Source passage =
•••

Finding The Right Floss For Your Teeth
October 1, 2018

two type of dental floss for different patient needs

No single type of floss is best for every mouth, which is why there are so many different varieties of dental floss in today’s market. In fact, there is no reason why you can’t utilize the benefits of several different types of dental floss products while meeting your daily floss requirements. As with any product, finding the right dental floss for your oral care needs might take some trial and error.

No matter what product you choose, the most important thing is to remember to floss every day.


Why You Should Be Flossing Regularly

Many people overlook the benefits of flossing and fail to realize the impact it has on your oral health. Tooth decay is a serious oral health concern that is caused by a buildup of plaque. When dental plaque accumulates, it produces an acid that attacks your tooth enamel, leaving you with tooth decay. Dental plaque also irritates the gums to the extent that they bleed easily and become red and tender, often leading to gingivitis.

•••

Given data =
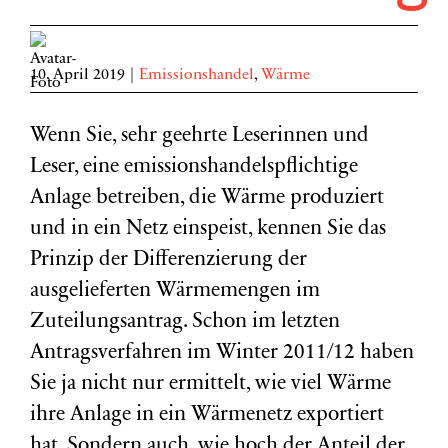
10. April 2019
|
Emissionshandel
,
Wärme
Wenn Sie, sehr geehrte Leserinnen und
Leser, eine emissionshandelspflichtige
Anlage betreiben, die Wärme produziert
und in ein Netz einspeist, kennen Sie das
Prinzip der Differenzierung der
ausgelieferten Wärmemengen im
Zuteilungsantrag. Schon im letzten
Antragsverfahren im Winter 2011/12 haben
Sie ja nicht nur ermittelt, wie viel Wärme
ihre Anlage in ein Wärmenetz exportiert
hat. Sondern auch, wie hoch der Anteil der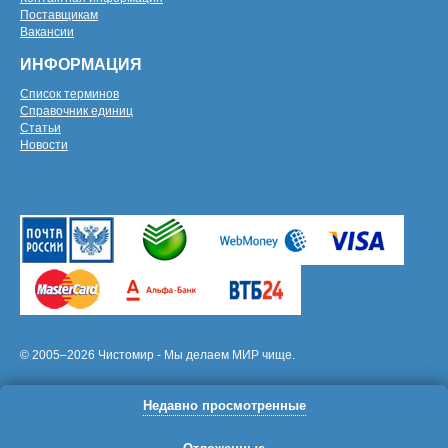
Поставщикам
Вакансии
ИНФОРМАЦИЯ
Список терминов
Справочник единиц
Статьи
Новости
© 2005–2026 Чистомир - Мы делаем МИР чище.
Недавно просмотренные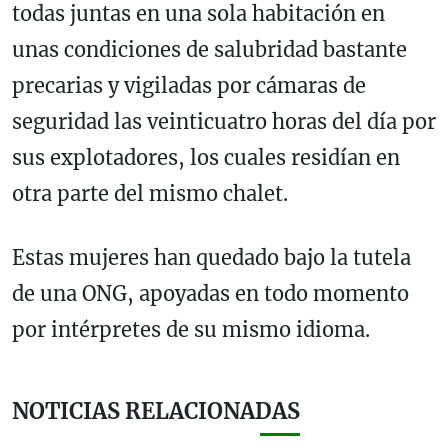
todas juntas en una sola habitación en
unas condiciones de salubridad bastante
precarias y vigiladas por cámaras de
seguridad las veinticuatro horas del día por
sus explotadores, los cuales residían en
otra parte del mismo chalet.
Estas mujeres han quedado bajo la tutela
de una ONG, apoyadas en todo momento
por intérpretes de su mismo idioma.
NOTICIAS RELACIONADAS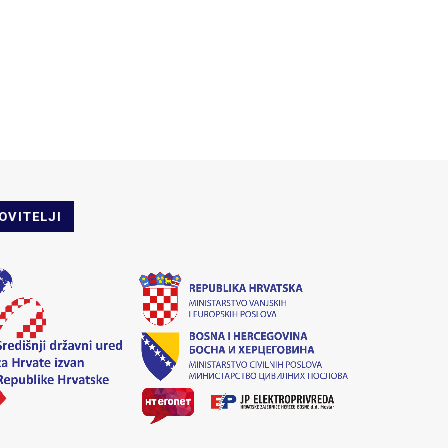
OVITELJI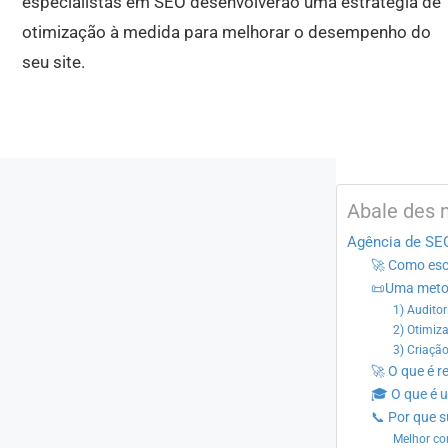
especialistas em SEO desenvolverão uma estratégia de
otimização à medida para melhorar o desempenho do
seu site.
Abale des 
Agência de SE
🚀 Como esc
📜Uma metod
1) Auditor
2) Otimiz
3) Criaçã
🚀 O que é r
🎓 O que é 
📞 Por que 
Melhor co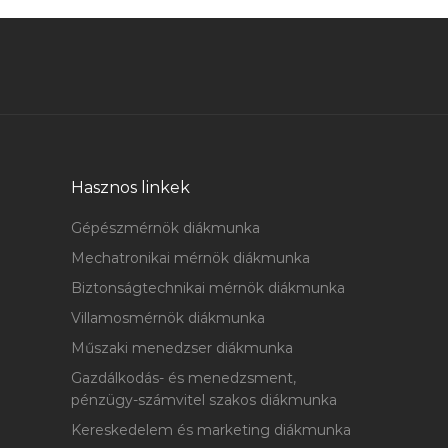
Hasznos linkek
Gépészmérnök diákmunka
Mechatronikai mérnök diákmunka
Biztonságtechnikai mérnök diákmunka
Villamosmérnök diákmunka
Műszaki menedzser diákmunka
Gazdálkodás- és menedzsment,
pénzügy-számvitel szakos diákmunka
Kereskedelem és marketing diákmunka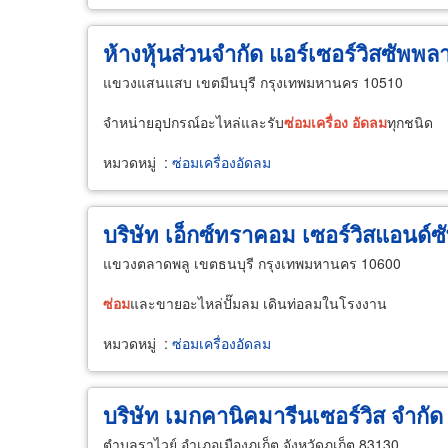
ห้างหุ้นส่วนจำกัด แอร์เซอร์วิสซัพพล
แขวงแสนแสบ เขตมีนบุรี กรุงเทพมหานคร 10510
จำหน่ายอุปกรณ์อะไหล่และรับ
ซ่อม
เครื่อง
อัดลม
ทุกชนิด
หมวดหมู่
:
ซ่อมเครื่องอัดลม
บริษัท เอ็กซ์ทราคอม เซอร์วิสแอนด์
แขวงตลาดพลู เขตธนบุรี กรุงเทพมหานคร 10600
ซ่อม
และขายอะไหล่ปั๊มลม เดินท่อลมในโรงงาน
หมวดหมู่
:
ซ่อมเครื่องอัดลม
บริษัท เมกคานิคมารีนเซอร์วิส จำกัด
ตำบลราไวย์ อำเภอเมืองภูเก็ต จังหวัดภูเก็ต 83130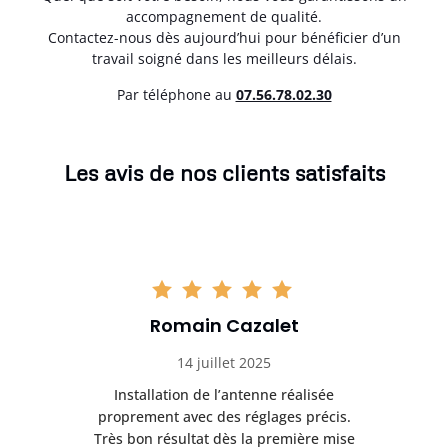
accompagnement de qualité.
Contactez-nous dès aujourd’hui pour bénéficier d’un
travail soigné dans les meilleurs délais.
Par téléphone au
07.56.78.02.30
Les avis de nos clients satisfaits
Romain Cazalet
14 juillet 2025
nt
Installation de l’antenne réalisée
Pr
 et
proprement avec des réglages précis.
se
is
Très bon résultat dès la première mise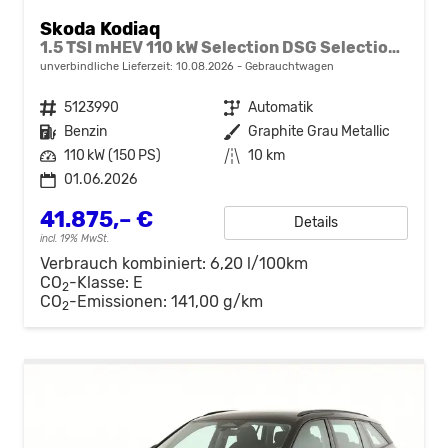
Skoda Kodiaq
1.5 TSI mHEV 110 kW Selection DSG Selection, 7-Sitzer, AHK, Navi, Side, Kamera, Winter, 4 J.- Garantie
unverbindliche Lieferzeit:
10.08.2026
Gebrauchtwagen
Fahrzeugnr.
5123990
Getriebe
Automatik
Kraftstoff
Benzin
Außenfarbe
Graphite Grau Metallic
Leistung
110 kW (150 PS)
Kilometerstand
10 km
01.06.2026
41.875,– €
Details
incl. 19% MwSt.
Verbrauch kombiniert:
6,20 l/100km
CO
-Klasse:
E
2
CO
-Emissionen:
141,00 g/km
2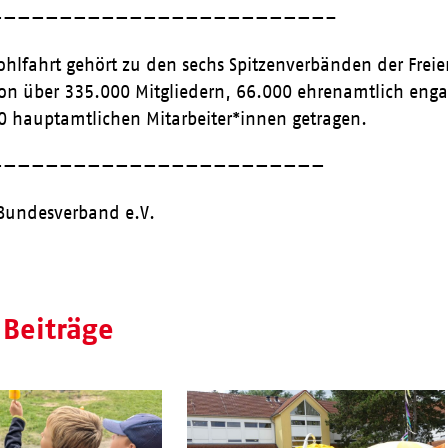
————————————————————————–
ohlfahrt gehört zu den sechs Spitzenverbänden der Frei
on über 335.000 Mitgliedern, 66.000 ehrenamtlich enga
0 hauptamtlichen Mitarbeiter*innen getragen.
————————————————————————
Bundesverband e.V.
 Beiträge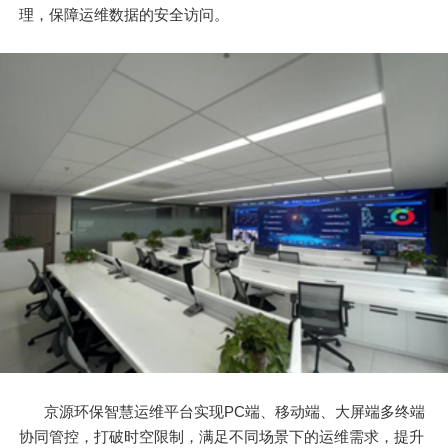
理，保障运维数据的安全访问。
京源环保智慧运维平台实现PC端、移动端、大屏端多终端
协同管控，打破时空限制，满足不同场景下的运维需求，提升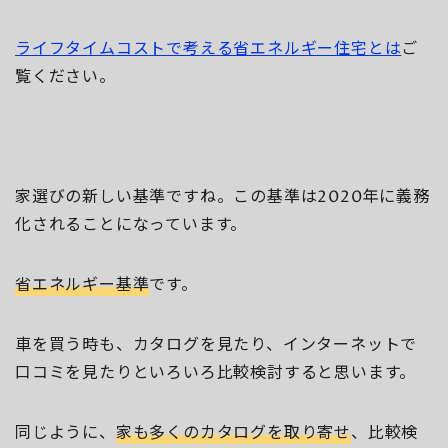
ライフタイムコストで考える省エネルギー住宅とは
ご
覧ください。
家選びの新しい基準ですね。この基準は2020年に義務
化されることになっています。
省エネルギー基準
です。
車を買う時も、カタログを見たり、インターネットで
口コミを見たりといろいろ比較検討すると思います。
同じように、
家も多くのカタログを取り寄せ
、比較検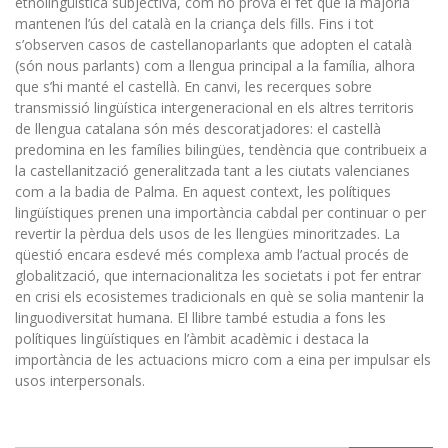
etnolingüística subjectiva, com ho prova el fet que la majoria
mantenen l’ús del català en la criança dels fills. Fins i tot
s’observen casos de castellanoparlants que adopten el català
(són nous parlants) com a llengua principal a la família, alhora
que s’hi manté el castellà. En canvi, les recerques sobre
transmissió lingüística intergeneracional en els altres territoris
de llengua catalana són més descoratjadores: el castellà
predomina en les famílies bilingües, tendència que contribueix a
la castellanització generalitzada tant a les ciutats valencianes
com a la badia de Palma. En aquest context, les polítiques
lingüístiques prenen una importància cabdal per continuar o per
revertir la pèrdua dels usos de les llengües minoritzades. La
qüestió encara esdevé més complexa amb l’actual procés de
globalització, que internacionalitza les societats i pot fer entrar
en crisi els ecosistemes tradicionals en què se solia mantenir la
linguodiversitat humana. El llibre també estudia a fons les
polítiques lingüístiques en l’àmbit acadèmic i destaca la
importància de les actuacions micro com a eina per impulsar els
usos interpersonals.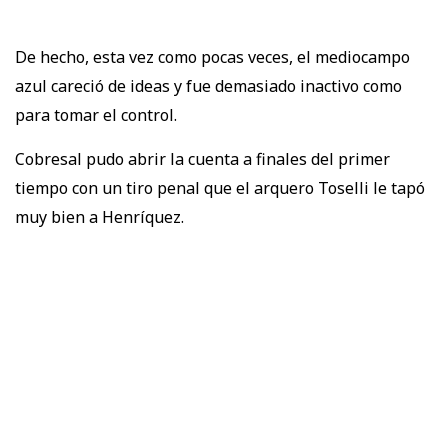
De hecho, esta vez como pocas veces, el mediocampo
azul careció de ideas y fue demasiado inactivo como
para tomar el control.
Cobresal pudo abrir la cuenta a finales del primer
tiempo con un tiro penal que el arquero Toselli le tapó
muy bien a Henríquez.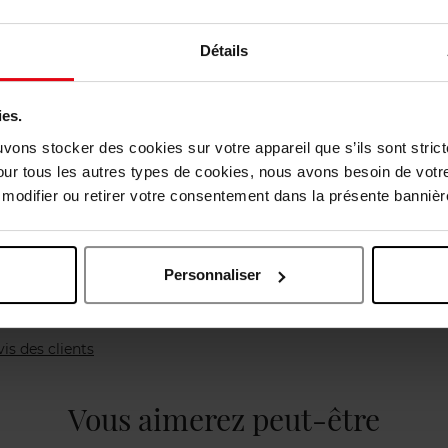
Emballage c
Détails
ies.
uvons stocker des cookies sur votre appareil que s’ils sont stri
our tous les autres types de cookies, nous avons besoin de votr
odifier ou retirer votre consentement dans la présente bannière
Personnaliser
vis des clients
Vous aimerez peut-être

•••

Task item A = Echo the floss article word for word, from "Why You Should" up to and including "leading to gingivitis.".
Task item B = Proceed with the floss article, starting right after its last sentence.
The data that comes after the floss article is separate material and has no connection to it.

Answer A =
Why You Should Be Flossing Regularly

Many people overlook the benefits of flossing and fail to realize the impact it has on your oral health. Tooth decay is a serious oral health concern that is caused by a buildup of plaque. When dental plaque accumulates, it produces an acid that attacks your tooth enamel, leaving you with tooth decay. Dental plaque also irritates the gums to the extent that they bleed easily and become red and tender, often leading to gingivitis.

Answer B =
Tooth brushing alone is not adequate for the removal of the plaque hiding between your teeth. Brushing removes plaque from the surfaces, but only dental floss can effectively clean the hard-to-reach areas between the teeth for a complete clean.


Types of Dental Floss

The American Dental Association recommends that you floss your teeth every day. There are many products available that are designed to make flossing easier. The best type of dental floss is the one that you use every day.


Waxed Floss

This type of floss has a thin wax coating. It is the most common type of floss used because of its ability to slide between teeth gently. Waxed floss can be slightly more difficult to get between teeth that are incredibly close together, but it is also less likely to break in those tight spots.


Unwaxed Floss

The preferred type of floss for patients whose teeth are close or tightly aligned. Unwaxed floss is not as strong as waxed floss, so it can break or fray more easily.


Dental Table

A strand of dental tape is flat and broader than a piece of traditional dental floss. Dental tape comes in both waxed and unwaxed varieties and is suited for cleaning between teeth that are not close together.


Super Floss

This type of floss is more similar to yarn than to string and has a stiff portion on each end for better hand control while using it. Super floss is a patient favorite for those with braces, bridges or dental implants.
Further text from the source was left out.